Future Challenge for Yokohama City Mayor: Bring Back Foreign Tourists

Diposkan oleh Pengetahuan dan Pengalaman on Saturday, September 3, 2011

Mayor of Yokohama City Fumiko Hayashi has an illustrious career. Armed only with a high school diploma, she became the CEO of one of Japan's biggest supermarket chains (Daiei) after selling BMWs as the president of BMW Tokyo.

Her motto as the mayor - "Sympathy and trust in government".

She didn't count on having a major nuclear accident on her second year in office, but here it is, and what has her city administration done to deal with the crisis?

Tokyo Shinbun conducted the exclusive interview with the mayor and reported on August 31 in its Kanagawa local version:

横浜市長に就任してから、2年を経過した林文子市長(65)が本紙のインタビューに応じた。原発事故による市の放射線をめぐる対応について「横浜は安全だと発信してきた。最善でやっていると思う」と指摘。市庁舎の建設問題には「区役所の整備が優先」との考えを示した。 (聞き手・荒井六貴)

Mayor Fumiko Hayashi (age 65) has agreed to speak with the paper on the 2-year anniversary of her mayorship in Yokohama City. About the city's response to radiation issues arising from the nuclear plant accident, "We have appealed safety for Yokohama. I think we've done our best". About the construction of the new city hall building, she thinks "Upgrade of the Ward Offices should have the priority".


- What have you achieved in the two years in office?


37% reduction of the number of children on the waiting list at the city-approved nursery schools has been achieved. Telephone consultation for obstetrics and the 24-hour hot-line for emergency pediatrics have been set up, resulting in substantial improvement in medical environment. I hope city residents are pleased.


- Beef from cows that had been fed with contaminated feed was served in elementary school lunches. Some criticize the city for being "behind the curve" on the problem.


I don't think so. What we feared most was the spread of vague fear of radiation. We thought it necessary to spread the correct information and knowledge, and we focused on that. Excessive reaction would cause anxiety among city residents. We have to avoid "baseless rumors".


- About the construction of the new city hall?


The city hall is is 50-year-old and deteriorating. Rooms are too small, and departments are housed in different private buildings leading to a lower quality of service for the residents. We absolutely must have the new city hall. Our goal is to come up with the base plan by the fiscal 2013. However, the priority should go to the earthquake retrofit of the Special Ward Offices. During the earthquake of March 11, there were some Ward Offices whose service was interrupted because of fallen bookshelves.


- What are the challenges?


Because of the baseless rumors (of the nuclear plant accident), the number of (foreign) tourists to Yokohama has dropped dramatically. We want them back. Yokohama is full of tourism resources but they are not fully utilized. Yokohama hasn't yet been fully developed as tourist destination.

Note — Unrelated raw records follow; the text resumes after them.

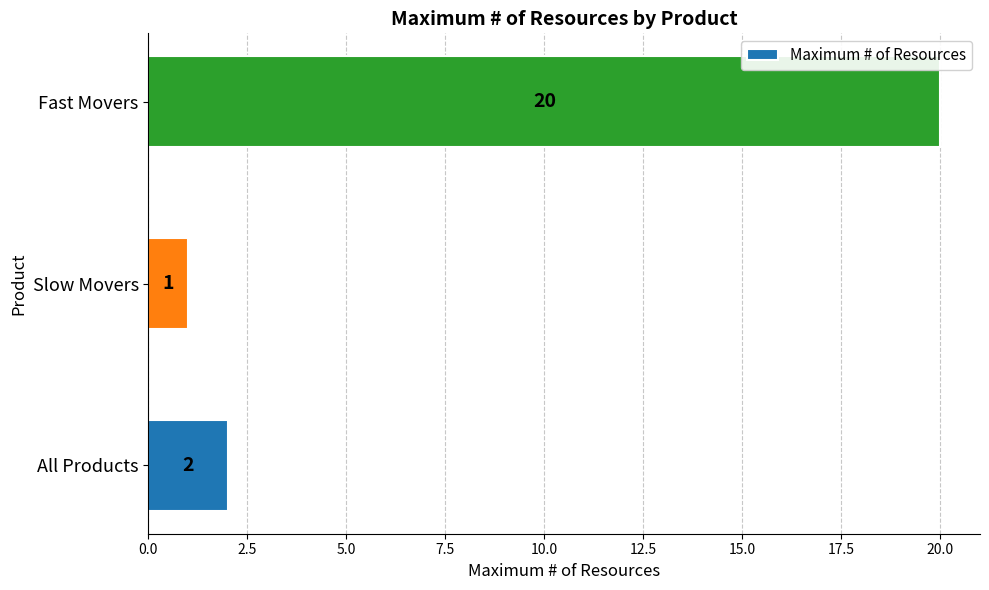

Where is the data nearest to the value 10?

All Products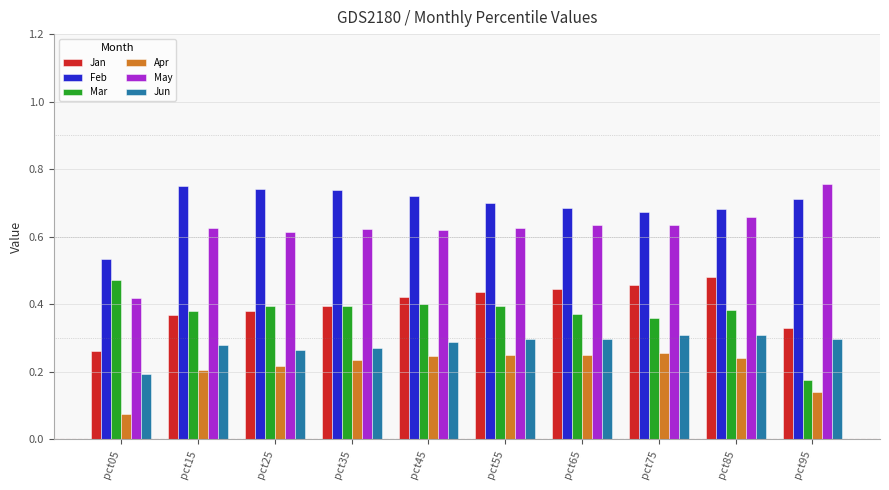

What is the sum of all Apr values?

2.1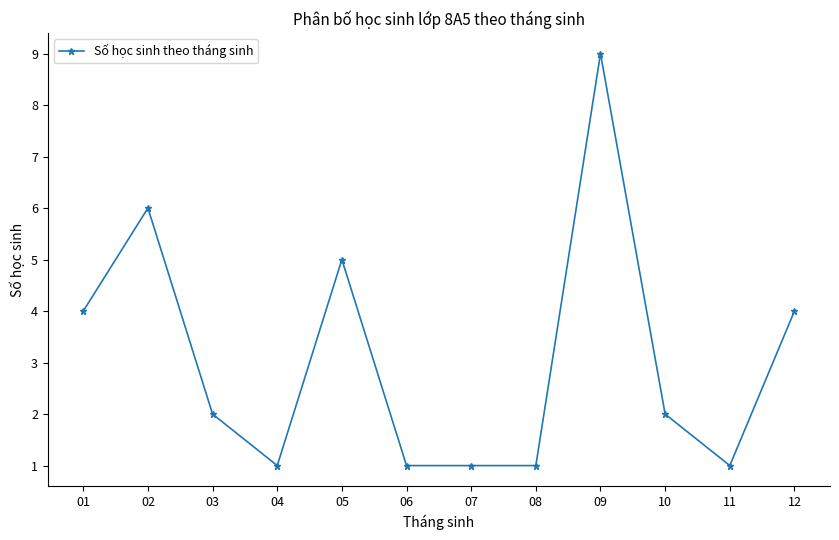

Reading left to right, transcribe all the data shown in this chart.

4	6	2	1	5	1	1	1	9	2	1	4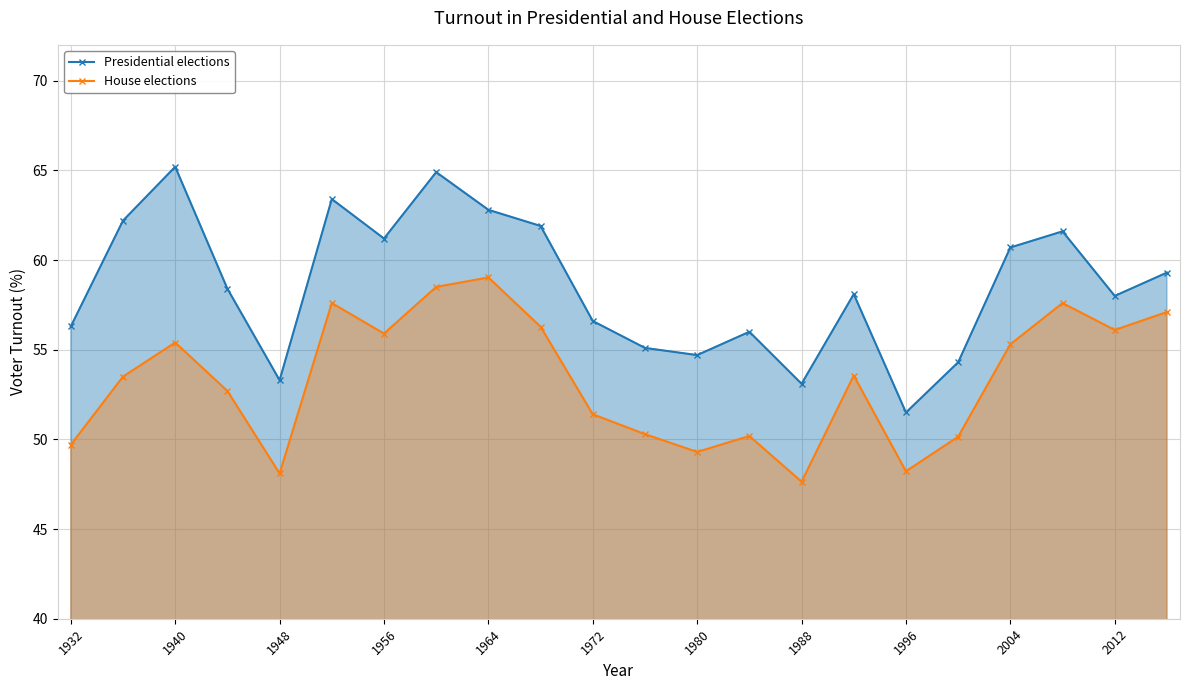

In Presidential elections, how many points are higher than both neighbors (excluding endpoints)?

6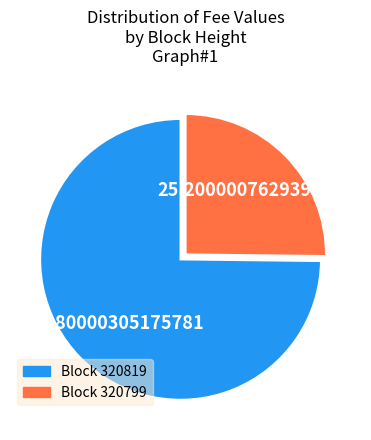

Combined, do Block 320819 and Block 320799 account for over 50%?

Yes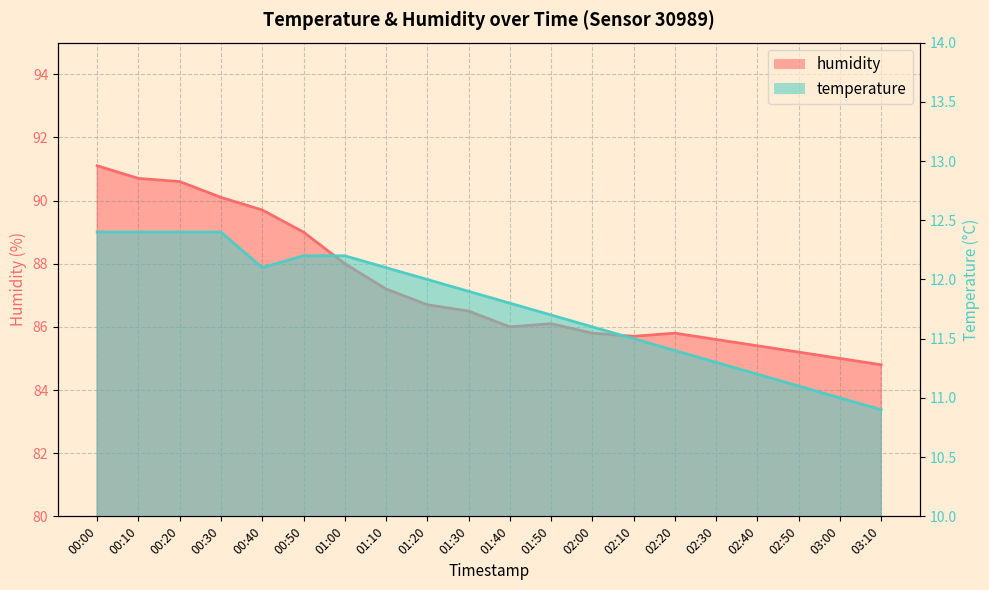

Reading right to left, extract all data points from this chart.

temperature: 10.9	11.0	11.1	11.2	11.3	11.4	11.5	11.6	11.7	11.8	11.9	12.0	12.1	12.2	12.2	12.1	12.4	12.4	12.4	12.4
humidity: 84.8	85.0	85.2	85.4	85.6	85.8	85.7	85.8	86.1	86.0	86.5	86.7	87.2	88.0	89.0	89.7	90.1	90.6	90.7	91.1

I would like to increase the contents of various arts.

Her idea of correct information about radioactive beef served in schools was to repeat over and over again that she firmly believed it was safe because "it was sold in the market". When the news of potentially contaminated cows reached her, she apparently said "it's only the surface, and inside (meat) is OK". After the cesium beef was actually discovered, the usual "no health effect" mantra was repeated.

In addition to the big construction project (City Hall), she is also doing a small "upgrade" of her official residence, to the tune of $220,000, paid for by Yokohama residents.

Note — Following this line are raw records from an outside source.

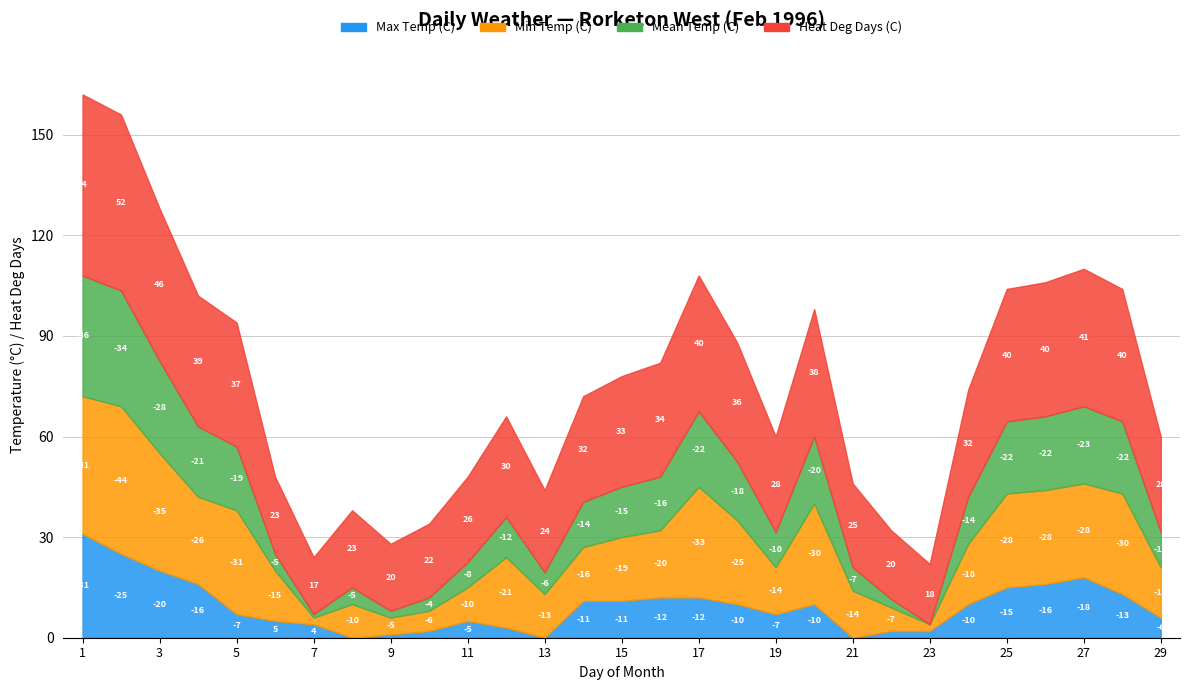

List the series in order of their peak value, highest first.

Heat Deg Days (C), Max Temp (C), Mean Temp (C), Min Temp (C)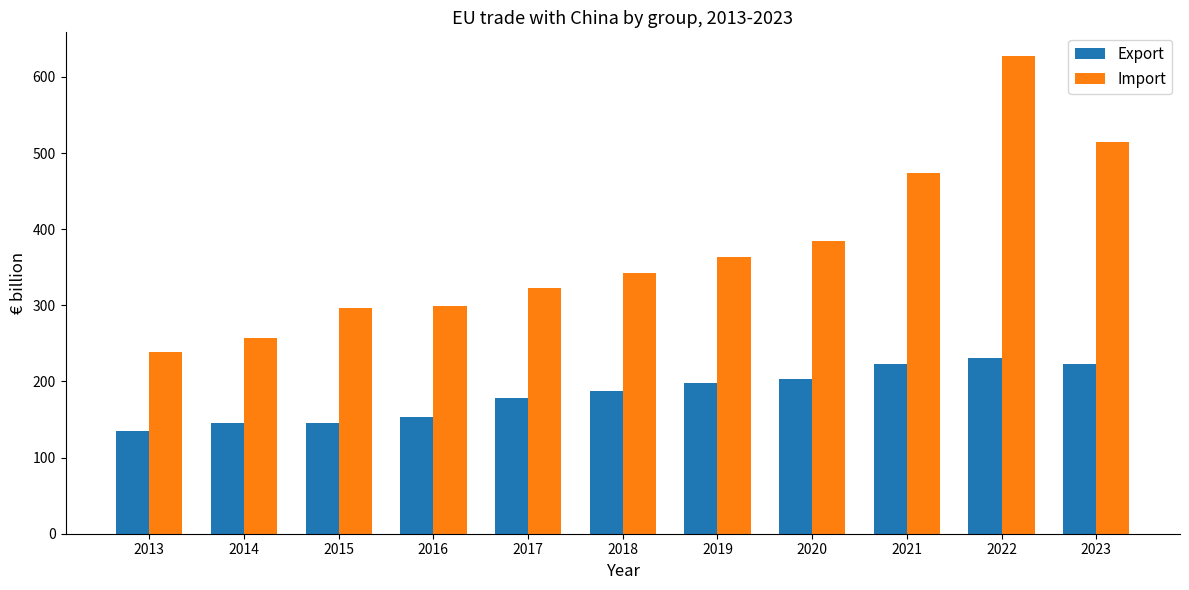

Is the value of Export at 2014 greater than the value of Import at 2019?

No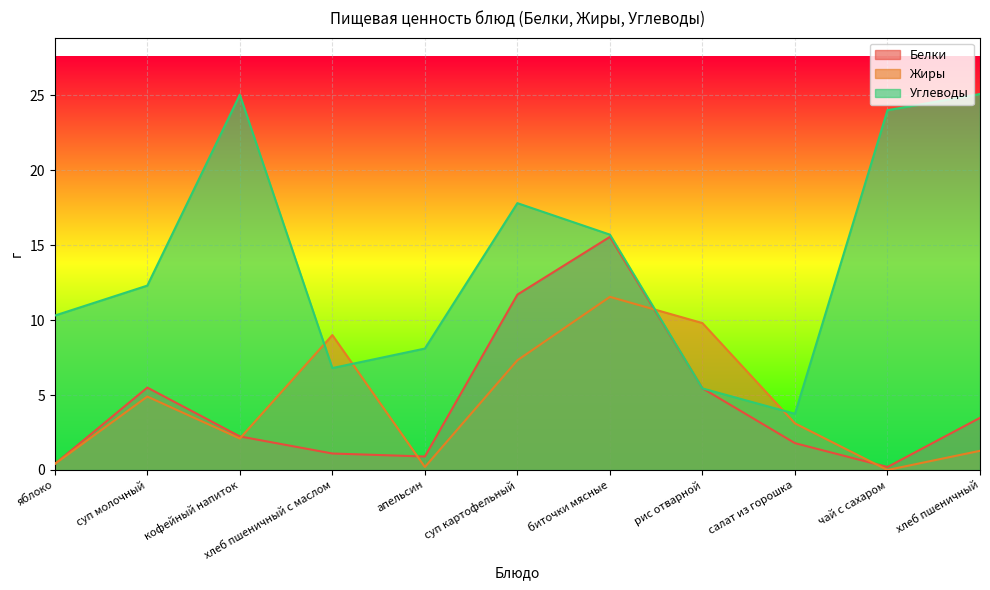

Which series ends up on top after the final intersection of Углеводы and Белки?

Углеводы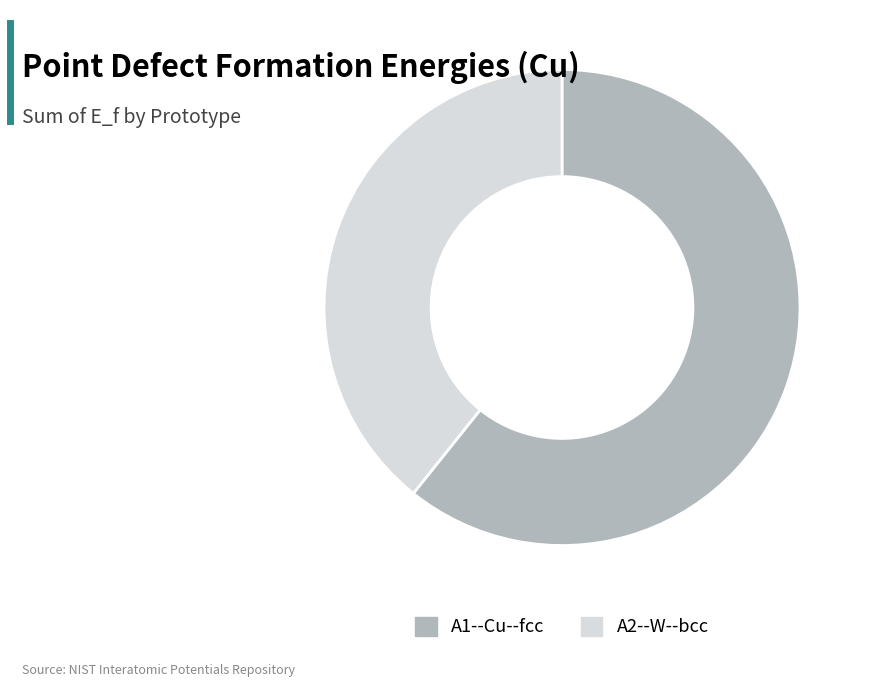

How many slices are in this pie chart?

2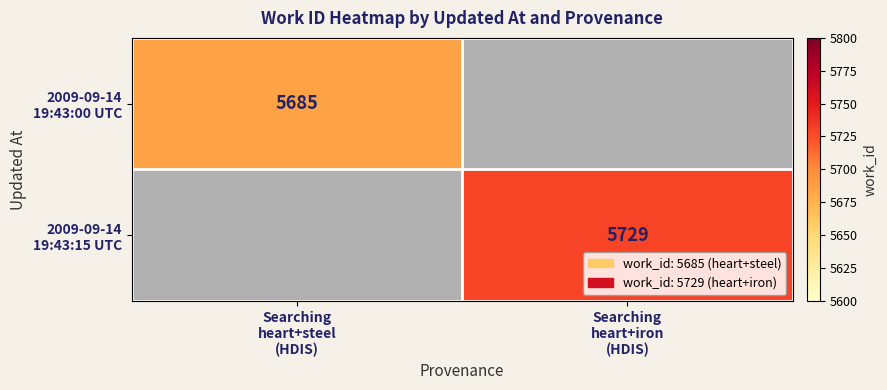

The 2009-09-14 19:43:00 UTC series shows 3938.4 at Searching heart+steel (HDIS). True or false?

False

It would never occur to her (as it hasn't to most of the country) that the best way to have foreign tourists back again is to deal with radiation and radiation contamination issues openly, with numbers. No one would be willing to risk their health no matter how people like her scream "It's safe, it is below the national provisional safety limit, no effect on health, if you worry you'll get radiation disease".

In Mayor Hayashi's case, if Yokohama has a lively art scene, foreign tourists will flock to the city.

(Well, young Chinese couples may still come, thinking they would conceive boys. )

A fish rots from the head, and the head is still very important in a place like Japan where many ordinary people still look up to the top for leadership, wisdom, knowledge, or whatever virtue they think the "leaders" possess.